- [ASSIGNMENT]:
Transcribe the rows below, from the line containing "NOTIZIA SUCCESSIVA" through the line containing "Cookie Policy", with both of those lines included.

Stored data entries
━━━

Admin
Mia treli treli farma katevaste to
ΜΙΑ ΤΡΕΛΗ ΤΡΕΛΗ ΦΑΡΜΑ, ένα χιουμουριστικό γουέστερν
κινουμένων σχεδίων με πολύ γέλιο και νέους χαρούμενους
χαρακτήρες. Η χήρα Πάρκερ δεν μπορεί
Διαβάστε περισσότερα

━━━

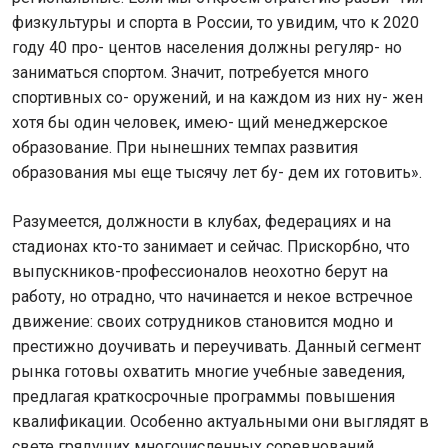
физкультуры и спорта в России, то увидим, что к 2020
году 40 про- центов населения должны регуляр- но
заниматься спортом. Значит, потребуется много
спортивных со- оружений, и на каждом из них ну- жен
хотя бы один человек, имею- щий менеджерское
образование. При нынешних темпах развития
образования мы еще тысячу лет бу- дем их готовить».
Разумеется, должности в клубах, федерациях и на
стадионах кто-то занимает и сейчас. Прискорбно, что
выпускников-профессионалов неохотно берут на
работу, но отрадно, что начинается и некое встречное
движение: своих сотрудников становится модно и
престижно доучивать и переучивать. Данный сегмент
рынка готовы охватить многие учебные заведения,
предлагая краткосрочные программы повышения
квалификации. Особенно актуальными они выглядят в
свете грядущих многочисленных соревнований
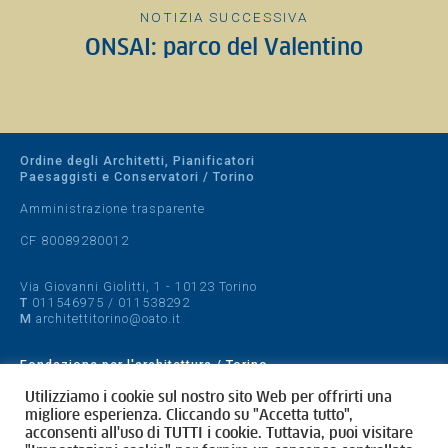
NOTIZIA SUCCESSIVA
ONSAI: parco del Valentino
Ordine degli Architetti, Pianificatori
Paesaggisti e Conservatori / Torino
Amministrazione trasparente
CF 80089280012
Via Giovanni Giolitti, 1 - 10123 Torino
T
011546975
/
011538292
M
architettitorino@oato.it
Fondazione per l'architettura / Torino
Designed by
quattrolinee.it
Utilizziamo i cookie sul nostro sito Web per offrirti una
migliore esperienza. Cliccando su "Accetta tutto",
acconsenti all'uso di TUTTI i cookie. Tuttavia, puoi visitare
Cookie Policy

━━━

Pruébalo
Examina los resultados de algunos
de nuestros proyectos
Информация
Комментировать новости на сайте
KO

━━━

- [EXERCISE RESULT]:
NOTIZIA SUCCESSIVA
ONSAI: parco del Valentino
Ordine degli Architetti, Pianificatori
Paesaggisti e Conservatori / Torino
Amministrazione trasparente
CF 80089280012
Via Giovanni Giolitti, 1 - 10123 Torino
T
011546975
/
011538292
M
architettitorino@oato.it
Fondazione per l'architettura / Torino
Designed by
quattrolinee.it
Utilizziamo i cookie sul nostro sito Web per offrirti una
migliore esperienza. Cliccando su "Accetta tutto",
acconsenti all'uso di TUTTI i cookie. Tuttavia, puoi visitare
Cookie Policy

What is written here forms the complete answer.